Assigned task
Return the line that contains "## குறள் சார்ந்த கதைகள்" plus every line after it to the end of the entries below, exactly as given, and stop there.

Data listing
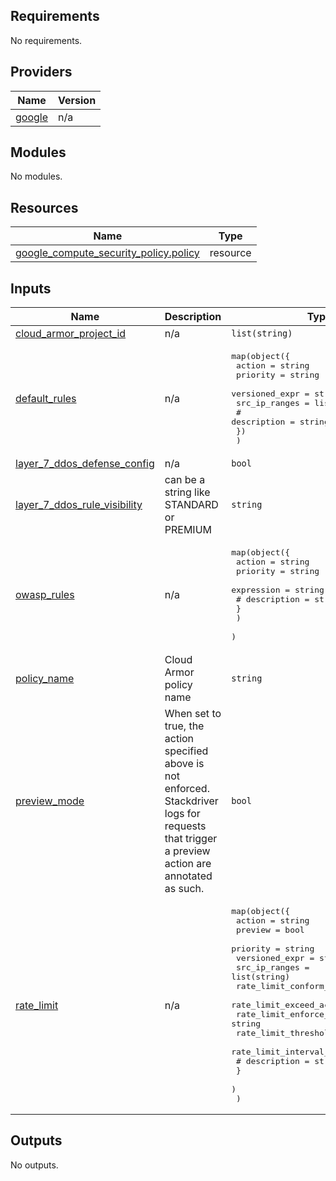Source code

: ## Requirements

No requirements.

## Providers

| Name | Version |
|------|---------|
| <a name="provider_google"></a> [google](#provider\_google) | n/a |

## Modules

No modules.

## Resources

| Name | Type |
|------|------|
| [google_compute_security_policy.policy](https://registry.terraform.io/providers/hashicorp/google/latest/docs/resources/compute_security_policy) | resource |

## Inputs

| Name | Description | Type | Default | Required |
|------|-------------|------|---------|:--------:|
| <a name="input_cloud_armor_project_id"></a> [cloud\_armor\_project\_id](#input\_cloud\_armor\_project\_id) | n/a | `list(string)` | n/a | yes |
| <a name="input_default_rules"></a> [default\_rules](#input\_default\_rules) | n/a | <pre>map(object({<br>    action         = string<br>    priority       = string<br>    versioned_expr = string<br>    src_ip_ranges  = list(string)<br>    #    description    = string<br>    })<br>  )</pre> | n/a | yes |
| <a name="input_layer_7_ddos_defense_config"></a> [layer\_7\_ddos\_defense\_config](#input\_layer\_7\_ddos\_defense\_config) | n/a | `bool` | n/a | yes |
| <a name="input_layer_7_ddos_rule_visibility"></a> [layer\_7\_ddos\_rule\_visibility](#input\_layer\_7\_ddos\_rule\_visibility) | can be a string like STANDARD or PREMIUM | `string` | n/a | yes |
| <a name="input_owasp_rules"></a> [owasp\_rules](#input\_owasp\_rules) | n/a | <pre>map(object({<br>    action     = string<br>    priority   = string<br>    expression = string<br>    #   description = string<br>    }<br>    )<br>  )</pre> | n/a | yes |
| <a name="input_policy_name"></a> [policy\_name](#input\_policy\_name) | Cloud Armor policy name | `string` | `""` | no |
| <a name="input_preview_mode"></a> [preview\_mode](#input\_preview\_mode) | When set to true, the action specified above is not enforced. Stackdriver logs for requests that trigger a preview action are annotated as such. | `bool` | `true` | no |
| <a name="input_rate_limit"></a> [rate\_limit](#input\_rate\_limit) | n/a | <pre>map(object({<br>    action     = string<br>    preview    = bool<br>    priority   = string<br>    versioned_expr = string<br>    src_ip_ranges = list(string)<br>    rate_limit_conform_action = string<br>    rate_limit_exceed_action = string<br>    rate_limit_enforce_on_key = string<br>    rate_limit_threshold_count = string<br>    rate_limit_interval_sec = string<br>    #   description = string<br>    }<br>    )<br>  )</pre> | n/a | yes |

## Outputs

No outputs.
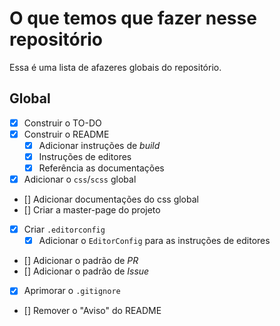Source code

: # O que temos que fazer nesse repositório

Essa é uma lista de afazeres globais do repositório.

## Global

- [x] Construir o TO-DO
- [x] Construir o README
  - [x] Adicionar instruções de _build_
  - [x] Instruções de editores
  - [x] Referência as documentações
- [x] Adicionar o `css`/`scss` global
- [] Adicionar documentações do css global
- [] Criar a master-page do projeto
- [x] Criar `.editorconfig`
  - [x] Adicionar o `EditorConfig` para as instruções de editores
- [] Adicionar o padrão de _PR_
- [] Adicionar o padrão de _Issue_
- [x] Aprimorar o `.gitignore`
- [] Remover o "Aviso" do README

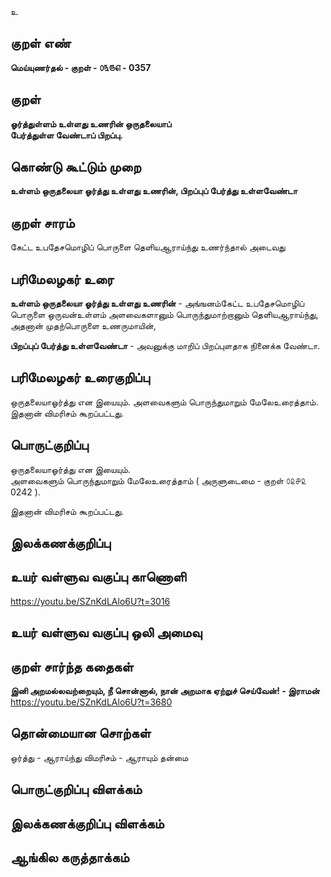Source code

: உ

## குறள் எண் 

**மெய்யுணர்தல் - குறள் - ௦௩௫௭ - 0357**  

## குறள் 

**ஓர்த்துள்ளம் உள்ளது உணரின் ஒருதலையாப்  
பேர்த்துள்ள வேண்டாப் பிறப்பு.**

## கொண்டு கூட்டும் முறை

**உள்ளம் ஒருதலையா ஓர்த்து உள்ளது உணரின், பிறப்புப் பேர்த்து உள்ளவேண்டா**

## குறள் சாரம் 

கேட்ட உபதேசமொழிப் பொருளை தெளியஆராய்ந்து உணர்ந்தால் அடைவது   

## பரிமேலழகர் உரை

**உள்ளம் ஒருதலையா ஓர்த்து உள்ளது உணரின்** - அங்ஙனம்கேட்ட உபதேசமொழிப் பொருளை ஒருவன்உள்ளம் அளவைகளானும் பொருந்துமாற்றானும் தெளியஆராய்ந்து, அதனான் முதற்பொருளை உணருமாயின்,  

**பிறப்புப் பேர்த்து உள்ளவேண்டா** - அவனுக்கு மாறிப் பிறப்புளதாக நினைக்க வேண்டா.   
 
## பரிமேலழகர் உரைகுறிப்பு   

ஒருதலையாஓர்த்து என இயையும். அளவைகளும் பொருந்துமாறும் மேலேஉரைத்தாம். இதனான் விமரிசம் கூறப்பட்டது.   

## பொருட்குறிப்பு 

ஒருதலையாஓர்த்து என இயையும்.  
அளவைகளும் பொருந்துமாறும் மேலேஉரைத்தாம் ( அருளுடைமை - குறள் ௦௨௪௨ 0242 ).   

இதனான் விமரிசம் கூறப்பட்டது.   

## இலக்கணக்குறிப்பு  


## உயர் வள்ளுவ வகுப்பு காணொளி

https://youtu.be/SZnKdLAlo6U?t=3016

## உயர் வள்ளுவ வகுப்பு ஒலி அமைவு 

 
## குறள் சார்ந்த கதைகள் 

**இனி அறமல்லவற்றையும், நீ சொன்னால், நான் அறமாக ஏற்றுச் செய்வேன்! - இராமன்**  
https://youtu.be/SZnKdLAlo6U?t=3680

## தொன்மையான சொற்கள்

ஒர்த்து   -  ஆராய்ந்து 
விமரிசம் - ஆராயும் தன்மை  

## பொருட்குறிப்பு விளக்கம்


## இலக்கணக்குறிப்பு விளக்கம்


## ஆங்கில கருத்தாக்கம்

Answer area
## குறள் சார்ந்த கதைகள் 

**இனி அறமல்லவற்றையும், நீ சொன்னால், நான் அறமாக ஏற்றுச் செய்வேன்! - இராமன்**  
https://youtu.be/SZnKdLAlo6U?t=3680

## தொன்மையான சொற்கள்

ஒர்த்து   -  ஆராய்ந்து 
விமரிசம் - ஆராயும் தன்மை  

## பொருட்குறிப்பு விளக்கம்


## இலக்கணக்குறிப்பு விளக்கம்


## ஆங்கில கருத்தாக்கம்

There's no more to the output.